Up to and including the line with "hfov_deg: 39.6", please set down the entries below exactly, starting from the first line.

'''

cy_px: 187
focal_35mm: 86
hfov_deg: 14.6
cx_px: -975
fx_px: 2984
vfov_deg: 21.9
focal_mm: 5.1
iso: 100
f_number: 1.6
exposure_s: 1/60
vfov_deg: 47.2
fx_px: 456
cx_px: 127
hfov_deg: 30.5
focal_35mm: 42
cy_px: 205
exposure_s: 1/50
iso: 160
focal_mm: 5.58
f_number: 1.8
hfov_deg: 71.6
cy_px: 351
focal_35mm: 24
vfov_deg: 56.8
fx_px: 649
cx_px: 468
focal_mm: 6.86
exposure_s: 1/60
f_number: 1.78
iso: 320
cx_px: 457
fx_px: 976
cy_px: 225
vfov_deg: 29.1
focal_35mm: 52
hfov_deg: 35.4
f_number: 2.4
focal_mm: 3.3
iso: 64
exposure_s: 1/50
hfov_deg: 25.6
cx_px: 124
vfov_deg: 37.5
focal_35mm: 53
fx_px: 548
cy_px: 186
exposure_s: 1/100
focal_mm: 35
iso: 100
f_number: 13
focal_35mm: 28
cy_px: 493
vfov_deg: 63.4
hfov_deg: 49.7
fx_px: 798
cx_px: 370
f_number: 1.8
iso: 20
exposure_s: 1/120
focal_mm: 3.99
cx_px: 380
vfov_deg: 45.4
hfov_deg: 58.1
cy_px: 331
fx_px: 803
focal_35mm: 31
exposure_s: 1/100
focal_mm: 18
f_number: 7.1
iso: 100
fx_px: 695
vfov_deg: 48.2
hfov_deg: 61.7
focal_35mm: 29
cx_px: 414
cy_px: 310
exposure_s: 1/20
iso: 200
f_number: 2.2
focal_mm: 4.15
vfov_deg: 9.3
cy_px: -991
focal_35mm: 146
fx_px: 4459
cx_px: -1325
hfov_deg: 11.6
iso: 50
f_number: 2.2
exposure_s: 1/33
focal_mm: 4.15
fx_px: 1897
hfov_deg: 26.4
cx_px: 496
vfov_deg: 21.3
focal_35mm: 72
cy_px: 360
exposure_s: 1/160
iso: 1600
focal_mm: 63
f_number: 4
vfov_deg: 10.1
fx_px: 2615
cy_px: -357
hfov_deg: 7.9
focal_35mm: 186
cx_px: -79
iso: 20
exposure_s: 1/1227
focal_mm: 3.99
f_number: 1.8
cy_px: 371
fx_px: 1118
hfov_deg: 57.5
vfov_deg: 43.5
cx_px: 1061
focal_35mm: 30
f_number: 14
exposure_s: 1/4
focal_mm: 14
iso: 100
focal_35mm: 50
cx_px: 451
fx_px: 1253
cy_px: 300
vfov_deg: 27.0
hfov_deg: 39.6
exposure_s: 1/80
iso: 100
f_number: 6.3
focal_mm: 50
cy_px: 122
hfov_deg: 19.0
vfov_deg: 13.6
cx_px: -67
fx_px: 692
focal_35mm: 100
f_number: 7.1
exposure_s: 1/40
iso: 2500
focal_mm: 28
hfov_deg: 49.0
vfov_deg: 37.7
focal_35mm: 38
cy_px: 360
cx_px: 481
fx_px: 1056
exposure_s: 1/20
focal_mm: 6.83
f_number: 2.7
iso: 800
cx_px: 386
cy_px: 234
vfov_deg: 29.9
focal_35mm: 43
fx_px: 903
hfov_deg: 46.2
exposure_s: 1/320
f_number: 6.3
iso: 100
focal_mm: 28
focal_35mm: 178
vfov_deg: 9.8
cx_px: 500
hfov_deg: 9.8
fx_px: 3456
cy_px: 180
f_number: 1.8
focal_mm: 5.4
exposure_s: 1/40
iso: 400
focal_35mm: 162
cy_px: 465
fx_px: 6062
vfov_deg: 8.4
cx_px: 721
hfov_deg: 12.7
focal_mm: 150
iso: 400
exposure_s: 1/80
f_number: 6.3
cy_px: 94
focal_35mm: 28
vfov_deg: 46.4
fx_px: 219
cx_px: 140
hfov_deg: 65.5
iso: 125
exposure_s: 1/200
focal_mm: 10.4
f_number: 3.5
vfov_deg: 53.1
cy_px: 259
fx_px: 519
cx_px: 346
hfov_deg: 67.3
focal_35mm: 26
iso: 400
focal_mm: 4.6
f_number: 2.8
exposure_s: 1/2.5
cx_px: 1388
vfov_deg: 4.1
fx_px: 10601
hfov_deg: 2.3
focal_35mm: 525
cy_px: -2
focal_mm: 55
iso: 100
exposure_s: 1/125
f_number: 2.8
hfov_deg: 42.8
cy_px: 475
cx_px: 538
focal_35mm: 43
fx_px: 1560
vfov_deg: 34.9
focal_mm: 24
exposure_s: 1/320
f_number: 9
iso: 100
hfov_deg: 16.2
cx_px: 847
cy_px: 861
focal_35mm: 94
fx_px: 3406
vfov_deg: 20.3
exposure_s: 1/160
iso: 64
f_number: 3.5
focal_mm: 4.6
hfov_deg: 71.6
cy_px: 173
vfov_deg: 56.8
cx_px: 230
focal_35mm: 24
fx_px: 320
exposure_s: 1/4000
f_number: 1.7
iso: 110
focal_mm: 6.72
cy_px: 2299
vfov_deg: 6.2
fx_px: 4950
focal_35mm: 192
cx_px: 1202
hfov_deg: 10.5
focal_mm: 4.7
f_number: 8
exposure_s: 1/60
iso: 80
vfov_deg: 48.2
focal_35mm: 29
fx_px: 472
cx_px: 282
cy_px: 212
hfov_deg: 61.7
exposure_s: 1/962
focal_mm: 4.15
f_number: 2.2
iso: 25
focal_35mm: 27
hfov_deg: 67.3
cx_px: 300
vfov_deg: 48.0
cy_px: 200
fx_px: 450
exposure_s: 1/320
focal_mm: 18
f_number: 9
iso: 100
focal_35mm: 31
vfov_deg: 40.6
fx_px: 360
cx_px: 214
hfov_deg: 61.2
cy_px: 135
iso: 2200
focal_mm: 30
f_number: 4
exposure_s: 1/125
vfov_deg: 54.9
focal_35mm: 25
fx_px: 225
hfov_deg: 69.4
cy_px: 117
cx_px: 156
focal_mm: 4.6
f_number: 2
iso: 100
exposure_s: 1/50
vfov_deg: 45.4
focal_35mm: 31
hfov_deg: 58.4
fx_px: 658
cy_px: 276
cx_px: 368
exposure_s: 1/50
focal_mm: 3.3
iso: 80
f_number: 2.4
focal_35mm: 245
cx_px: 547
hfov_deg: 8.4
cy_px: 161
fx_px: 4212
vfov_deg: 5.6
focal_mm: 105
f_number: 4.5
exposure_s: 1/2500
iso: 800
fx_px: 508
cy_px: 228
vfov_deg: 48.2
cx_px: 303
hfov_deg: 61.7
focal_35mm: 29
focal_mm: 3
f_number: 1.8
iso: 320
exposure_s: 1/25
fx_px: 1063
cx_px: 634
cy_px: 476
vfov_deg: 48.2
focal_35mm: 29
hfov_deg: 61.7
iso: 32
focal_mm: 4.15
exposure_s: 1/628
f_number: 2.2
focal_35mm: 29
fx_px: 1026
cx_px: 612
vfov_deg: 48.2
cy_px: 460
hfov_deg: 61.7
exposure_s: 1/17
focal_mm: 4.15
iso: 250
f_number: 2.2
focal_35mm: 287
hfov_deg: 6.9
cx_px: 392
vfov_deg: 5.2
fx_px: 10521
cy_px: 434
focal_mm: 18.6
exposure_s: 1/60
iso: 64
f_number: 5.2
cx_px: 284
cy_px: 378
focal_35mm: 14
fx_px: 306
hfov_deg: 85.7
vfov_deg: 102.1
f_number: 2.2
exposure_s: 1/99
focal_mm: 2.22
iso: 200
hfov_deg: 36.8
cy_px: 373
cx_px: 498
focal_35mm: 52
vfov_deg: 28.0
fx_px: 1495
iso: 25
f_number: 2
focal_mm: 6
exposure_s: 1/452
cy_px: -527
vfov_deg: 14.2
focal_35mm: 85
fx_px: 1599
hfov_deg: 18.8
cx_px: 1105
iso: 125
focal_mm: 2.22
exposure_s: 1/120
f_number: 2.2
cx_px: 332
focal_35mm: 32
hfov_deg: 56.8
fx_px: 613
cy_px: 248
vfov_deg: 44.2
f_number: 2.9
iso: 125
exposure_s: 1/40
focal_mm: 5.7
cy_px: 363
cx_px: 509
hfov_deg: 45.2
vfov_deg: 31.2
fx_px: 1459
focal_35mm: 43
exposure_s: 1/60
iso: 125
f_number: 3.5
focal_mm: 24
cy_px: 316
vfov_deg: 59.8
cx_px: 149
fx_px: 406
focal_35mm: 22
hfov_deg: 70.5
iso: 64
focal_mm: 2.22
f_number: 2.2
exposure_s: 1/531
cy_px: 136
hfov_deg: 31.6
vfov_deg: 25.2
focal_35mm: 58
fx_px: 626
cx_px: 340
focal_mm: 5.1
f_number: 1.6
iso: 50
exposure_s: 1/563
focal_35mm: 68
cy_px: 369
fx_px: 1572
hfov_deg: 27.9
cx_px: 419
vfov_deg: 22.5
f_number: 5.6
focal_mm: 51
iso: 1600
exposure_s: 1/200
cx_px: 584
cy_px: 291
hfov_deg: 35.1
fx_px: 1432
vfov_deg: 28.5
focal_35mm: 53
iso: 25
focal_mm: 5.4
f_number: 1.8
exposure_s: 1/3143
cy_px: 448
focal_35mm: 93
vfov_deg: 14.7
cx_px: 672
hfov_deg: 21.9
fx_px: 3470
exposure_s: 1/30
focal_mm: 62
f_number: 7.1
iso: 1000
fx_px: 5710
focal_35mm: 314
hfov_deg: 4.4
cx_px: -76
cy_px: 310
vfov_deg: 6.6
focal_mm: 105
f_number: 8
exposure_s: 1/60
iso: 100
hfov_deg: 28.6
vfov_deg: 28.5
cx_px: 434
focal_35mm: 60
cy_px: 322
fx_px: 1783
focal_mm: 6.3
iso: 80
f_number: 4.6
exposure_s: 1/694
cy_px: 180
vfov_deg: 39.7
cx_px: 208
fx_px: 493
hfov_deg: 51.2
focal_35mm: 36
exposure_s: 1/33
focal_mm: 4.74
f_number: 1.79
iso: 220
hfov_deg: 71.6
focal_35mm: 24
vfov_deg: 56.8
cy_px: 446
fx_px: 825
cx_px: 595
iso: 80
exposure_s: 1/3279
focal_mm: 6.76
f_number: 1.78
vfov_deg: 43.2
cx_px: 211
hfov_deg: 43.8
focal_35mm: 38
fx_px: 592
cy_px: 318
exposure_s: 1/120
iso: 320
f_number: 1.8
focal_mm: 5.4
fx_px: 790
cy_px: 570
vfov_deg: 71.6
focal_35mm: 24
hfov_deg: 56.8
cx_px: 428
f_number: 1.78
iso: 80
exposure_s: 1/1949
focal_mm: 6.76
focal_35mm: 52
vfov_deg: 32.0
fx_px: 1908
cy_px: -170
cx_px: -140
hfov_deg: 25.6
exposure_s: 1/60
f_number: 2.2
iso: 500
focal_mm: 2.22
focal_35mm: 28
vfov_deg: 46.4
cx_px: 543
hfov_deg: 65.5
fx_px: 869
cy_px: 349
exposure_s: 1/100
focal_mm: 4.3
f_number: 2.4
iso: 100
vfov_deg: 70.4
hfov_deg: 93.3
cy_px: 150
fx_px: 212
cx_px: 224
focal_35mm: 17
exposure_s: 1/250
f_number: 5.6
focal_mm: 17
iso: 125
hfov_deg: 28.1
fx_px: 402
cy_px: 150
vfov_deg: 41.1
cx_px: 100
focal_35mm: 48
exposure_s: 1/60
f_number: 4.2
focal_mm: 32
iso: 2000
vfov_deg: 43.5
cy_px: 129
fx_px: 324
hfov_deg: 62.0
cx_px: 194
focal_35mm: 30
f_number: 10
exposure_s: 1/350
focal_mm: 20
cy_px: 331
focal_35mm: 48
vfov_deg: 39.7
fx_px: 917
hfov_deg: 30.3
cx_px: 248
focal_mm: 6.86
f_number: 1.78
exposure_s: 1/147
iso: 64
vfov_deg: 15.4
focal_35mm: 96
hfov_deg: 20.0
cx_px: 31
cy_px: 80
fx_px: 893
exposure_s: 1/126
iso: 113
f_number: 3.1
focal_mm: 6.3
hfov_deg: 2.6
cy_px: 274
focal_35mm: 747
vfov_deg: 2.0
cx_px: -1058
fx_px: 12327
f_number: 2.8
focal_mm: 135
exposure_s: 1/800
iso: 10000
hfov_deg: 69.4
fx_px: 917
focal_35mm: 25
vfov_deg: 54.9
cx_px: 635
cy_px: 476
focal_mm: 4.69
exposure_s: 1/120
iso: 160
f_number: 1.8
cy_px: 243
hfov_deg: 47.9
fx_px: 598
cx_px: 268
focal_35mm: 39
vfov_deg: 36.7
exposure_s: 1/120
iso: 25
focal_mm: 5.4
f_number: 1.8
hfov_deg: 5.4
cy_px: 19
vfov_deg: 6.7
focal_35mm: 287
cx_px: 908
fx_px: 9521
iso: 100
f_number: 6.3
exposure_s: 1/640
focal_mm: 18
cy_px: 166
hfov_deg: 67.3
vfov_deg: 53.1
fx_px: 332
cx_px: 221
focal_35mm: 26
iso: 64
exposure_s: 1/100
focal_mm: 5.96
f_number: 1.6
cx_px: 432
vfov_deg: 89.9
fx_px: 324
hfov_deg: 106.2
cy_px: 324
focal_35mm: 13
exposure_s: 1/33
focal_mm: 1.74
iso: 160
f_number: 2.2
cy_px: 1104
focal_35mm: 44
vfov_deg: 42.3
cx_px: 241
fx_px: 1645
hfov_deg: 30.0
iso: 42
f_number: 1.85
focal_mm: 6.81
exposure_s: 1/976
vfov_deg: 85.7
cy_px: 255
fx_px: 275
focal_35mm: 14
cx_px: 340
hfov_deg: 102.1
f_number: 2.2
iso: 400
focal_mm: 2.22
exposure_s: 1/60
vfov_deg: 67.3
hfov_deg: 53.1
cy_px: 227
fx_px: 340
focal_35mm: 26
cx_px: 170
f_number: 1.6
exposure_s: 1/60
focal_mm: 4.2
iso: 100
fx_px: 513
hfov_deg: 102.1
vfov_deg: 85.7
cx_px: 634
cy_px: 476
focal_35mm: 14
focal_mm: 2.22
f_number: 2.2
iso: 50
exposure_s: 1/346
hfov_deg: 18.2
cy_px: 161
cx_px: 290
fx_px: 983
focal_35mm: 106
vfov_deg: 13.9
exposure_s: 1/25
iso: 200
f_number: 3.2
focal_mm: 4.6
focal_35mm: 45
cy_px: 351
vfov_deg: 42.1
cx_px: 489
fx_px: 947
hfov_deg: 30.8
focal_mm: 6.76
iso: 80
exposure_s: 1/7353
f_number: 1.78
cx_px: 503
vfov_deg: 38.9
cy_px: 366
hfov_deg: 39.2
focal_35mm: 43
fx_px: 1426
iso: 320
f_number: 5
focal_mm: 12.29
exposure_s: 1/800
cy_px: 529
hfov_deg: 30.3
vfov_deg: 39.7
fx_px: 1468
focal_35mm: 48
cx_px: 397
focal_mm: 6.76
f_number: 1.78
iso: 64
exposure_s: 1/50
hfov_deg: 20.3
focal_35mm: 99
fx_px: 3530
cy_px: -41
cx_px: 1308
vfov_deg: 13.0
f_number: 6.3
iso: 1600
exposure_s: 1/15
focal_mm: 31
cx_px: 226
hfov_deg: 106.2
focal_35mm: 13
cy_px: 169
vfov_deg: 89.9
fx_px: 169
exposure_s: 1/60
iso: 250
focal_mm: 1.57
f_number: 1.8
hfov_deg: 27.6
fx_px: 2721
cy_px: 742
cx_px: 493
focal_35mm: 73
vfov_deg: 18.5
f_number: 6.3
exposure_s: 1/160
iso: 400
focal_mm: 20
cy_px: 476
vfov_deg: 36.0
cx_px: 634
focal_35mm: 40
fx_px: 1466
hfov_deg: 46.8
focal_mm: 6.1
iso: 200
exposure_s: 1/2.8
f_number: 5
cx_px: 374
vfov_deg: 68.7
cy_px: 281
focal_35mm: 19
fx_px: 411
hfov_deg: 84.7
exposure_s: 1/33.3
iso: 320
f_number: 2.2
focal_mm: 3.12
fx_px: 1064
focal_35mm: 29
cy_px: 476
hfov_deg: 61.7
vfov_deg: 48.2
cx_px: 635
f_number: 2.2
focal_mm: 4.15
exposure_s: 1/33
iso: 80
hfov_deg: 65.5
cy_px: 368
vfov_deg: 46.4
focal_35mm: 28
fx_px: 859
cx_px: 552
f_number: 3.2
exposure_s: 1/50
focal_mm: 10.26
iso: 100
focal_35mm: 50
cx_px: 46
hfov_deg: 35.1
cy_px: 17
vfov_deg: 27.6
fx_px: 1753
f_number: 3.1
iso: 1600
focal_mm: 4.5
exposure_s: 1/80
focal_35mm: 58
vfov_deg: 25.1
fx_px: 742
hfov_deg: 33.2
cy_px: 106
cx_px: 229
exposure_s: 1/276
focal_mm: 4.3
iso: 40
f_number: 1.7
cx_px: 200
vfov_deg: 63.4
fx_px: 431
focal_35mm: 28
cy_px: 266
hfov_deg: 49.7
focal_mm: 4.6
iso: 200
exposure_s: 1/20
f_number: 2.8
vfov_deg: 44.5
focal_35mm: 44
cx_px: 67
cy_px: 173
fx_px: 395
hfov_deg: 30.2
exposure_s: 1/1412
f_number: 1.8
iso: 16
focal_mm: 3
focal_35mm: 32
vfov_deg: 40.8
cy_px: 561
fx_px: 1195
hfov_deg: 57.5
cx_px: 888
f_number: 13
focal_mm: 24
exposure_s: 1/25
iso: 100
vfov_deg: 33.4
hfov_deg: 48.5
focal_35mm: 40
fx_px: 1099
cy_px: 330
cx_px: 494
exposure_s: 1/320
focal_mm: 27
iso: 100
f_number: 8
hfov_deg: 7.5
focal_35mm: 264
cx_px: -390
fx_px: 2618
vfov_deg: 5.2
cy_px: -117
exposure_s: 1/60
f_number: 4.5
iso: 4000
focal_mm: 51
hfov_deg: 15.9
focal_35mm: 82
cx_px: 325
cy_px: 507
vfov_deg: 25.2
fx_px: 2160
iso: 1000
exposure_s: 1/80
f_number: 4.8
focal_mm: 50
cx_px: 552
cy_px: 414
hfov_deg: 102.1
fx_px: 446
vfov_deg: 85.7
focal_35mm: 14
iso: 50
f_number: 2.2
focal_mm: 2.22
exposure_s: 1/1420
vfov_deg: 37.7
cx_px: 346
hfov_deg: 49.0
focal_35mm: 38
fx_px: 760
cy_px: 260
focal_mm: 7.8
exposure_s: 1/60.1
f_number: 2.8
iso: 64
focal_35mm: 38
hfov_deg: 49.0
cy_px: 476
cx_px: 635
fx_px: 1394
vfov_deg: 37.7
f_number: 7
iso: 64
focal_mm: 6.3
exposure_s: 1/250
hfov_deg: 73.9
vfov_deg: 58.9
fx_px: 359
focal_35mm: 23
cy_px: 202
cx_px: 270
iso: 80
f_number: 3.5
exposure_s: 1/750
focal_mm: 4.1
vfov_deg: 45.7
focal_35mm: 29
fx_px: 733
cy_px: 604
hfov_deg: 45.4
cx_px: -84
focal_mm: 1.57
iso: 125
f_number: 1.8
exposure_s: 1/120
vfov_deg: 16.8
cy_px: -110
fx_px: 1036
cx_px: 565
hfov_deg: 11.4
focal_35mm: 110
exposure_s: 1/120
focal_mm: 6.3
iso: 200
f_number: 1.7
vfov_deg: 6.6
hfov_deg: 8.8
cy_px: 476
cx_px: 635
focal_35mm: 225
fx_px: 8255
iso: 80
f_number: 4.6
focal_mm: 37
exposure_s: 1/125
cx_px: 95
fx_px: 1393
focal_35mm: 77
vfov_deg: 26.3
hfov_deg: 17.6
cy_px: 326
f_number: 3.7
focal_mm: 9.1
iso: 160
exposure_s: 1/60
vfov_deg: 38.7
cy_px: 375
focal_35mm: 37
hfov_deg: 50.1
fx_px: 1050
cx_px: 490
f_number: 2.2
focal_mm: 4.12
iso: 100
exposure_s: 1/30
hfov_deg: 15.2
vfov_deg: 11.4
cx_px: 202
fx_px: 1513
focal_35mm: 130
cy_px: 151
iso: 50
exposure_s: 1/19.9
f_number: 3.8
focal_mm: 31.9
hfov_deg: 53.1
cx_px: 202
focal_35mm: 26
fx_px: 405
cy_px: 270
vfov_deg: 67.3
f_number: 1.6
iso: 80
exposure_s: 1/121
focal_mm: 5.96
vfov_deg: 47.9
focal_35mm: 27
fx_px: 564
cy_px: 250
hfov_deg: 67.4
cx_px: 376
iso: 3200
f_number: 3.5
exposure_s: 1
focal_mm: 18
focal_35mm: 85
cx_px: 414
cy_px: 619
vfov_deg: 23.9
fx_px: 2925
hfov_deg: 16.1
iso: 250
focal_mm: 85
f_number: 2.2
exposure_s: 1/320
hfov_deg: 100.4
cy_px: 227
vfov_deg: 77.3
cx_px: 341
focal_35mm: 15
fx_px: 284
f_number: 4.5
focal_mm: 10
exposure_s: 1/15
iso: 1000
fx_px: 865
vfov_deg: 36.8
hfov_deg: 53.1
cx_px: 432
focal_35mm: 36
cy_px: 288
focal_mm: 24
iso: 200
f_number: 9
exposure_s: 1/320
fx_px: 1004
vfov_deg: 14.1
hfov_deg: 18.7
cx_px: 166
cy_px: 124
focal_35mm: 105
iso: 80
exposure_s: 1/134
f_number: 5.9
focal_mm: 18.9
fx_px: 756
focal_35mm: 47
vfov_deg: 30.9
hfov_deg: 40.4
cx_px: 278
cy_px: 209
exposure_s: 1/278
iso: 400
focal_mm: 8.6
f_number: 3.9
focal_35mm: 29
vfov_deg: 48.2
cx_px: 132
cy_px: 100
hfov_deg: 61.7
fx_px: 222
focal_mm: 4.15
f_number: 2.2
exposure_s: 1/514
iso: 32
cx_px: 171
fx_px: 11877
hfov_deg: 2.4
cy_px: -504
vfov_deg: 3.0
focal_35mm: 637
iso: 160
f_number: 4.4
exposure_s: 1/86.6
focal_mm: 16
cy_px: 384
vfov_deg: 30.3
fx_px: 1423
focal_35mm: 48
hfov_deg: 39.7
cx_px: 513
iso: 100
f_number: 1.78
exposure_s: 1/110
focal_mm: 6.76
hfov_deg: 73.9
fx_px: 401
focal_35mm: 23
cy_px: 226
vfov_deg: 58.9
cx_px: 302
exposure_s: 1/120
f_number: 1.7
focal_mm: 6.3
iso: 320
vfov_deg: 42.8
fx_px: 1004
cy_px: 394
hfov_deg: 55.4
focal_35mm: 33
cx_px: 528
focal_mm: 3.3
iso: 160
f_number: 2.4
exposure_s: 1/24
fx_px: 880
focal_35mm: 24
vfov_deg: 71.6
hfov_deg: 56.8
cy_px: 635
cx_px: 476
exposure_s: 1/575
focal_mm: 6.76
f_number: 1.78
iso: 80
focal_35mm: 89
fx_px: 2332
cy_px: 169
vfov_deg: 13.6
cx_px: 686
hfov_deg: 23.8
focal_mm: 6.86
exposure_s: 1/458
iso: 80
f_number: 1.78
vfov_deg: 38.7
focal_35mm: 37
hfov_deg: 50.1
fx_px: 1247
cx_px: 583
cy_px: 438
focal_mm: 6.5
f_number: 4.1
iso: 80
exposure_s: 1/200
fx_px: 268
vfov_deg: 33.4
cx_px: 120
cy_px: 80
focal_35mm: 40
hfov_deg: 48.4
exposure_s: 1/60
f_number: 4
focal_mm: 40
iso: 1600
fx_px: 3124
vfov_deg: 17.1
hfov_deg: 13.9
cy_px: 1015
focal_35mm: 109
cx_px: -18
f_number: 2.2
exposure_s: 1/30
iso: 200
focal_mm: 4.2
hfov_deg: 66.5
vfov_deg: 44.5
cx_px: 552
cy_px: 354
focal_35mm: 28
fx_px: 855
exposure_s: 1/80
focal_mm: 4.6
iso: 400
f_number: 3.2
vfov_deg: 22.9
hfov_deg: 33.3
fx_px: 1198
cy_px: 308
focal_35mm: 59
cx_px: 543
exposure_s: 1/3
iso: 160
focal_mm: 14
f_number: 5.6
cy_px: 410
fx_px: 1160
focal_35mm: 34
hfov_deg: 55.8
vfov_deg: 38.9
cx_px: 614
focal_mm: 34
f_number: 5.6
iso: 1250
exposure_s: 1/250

'''

**Answer section:**
cy_px: 187
focal_35mm: 86
hfov_deg: 14.6
cx_px: -975
fx_px: 2984
vfov_deg: 21.9
focal_mm: 5.1
iso: 100
f_number: 1.6
exposure_s: 1/60
vfov_deg: 47.2
fx_px: 456
cx_px: 127
hfov_deg: 30.5
focal_35mm: 42
cy_px: 205
exposure_s: 1/50
iso: 160
focal_mm: 5.58
f_number: 1.8
hfov_deg: 71.6
cy_px: 351
focal_35mm: 24
vfov_deg: 56.8
fx_px: 649
cx_px: 468
focal_mm: 6.86
exposure_s: 1/60
f_number: 1.78
iso: 320
cx_px: 457
fx_px: 976
cy_px: 225
vfov_deg: 29.1
focal_35mm: 52
hfov_deg: 35.4
f_number: 2.4
focal_mm: 3.3
iso: 64
exposure_s: 1/50
hfov_deg: 25.6
cx_px: 124
vfov_deg: 37.5
focal_35mm: 53
fx_px: 548
cy_px: 186
exposure_s: 1/100
focal_mm: 35
iso: 100
f_number: 13
focal_35mm: 28
cy_px: 493
vfov_deg: 63.4
hfov_deg: 49.7
fx_px: 798
cx_px: 370
f_number: 1.8
iso: 20
exposure_s: 1/120
focal_mm: 3.99
cx_px: 380
vfov_deg: 45.4
hfov_deg: 58.1
cy_px: 331
fx_px: 803
focal_35mm: 31
exposure_s: 1/100
focal_mm: 18
f_number: 7.1
iso: 100
fx_px: 695
vfov_deg: 48.2
hfov_deg: 61.7
focal_35mm: 29
cx_px: 414
cy_px: 310
exposure_s: 1/20
iso: 200
f_number: 2.2
focal_mm: 4.15
vfov_deg: 9.3
cy_px: -991
focal_35mm: 146
fx_px: 4459
cx_px: -1325
hfov_deg: 11.6
iso: 50
f_number: 2.2
exposure_s: 1/33
focal_mm: 4.15
fx_px: 1897
hfov_deg: 26.4
cx_px: 496
vfov_deg: 21.3
focal_35mm: 72
cy_px: 360
exposure_s: 1/160
iso: 1600
focal_mm: 63
f_number: 4
vfov_deg: 10.1
fx_px: 2615
cy_px: -357
hfov_deg: 7.9
focal_35mm: 186
cx_px: -79
iso: 20
exposure_s: 1/1227
focal_mm: 3.99
f_number: 1.8
cy_px: 371
fx_px: 1118
hfov_deg: 57.5
vfov_deg: 43.5
cx_px: 1061
focal_35mm: 30
f_number: 14
exposure_s: 1/4
focal_mm: 14
iso: 100
focal_35mm: 50
cx_px: 451
fx_px: 1253
cy_px: 300
vfov_deg: 27.0
hfov_deg: 39.6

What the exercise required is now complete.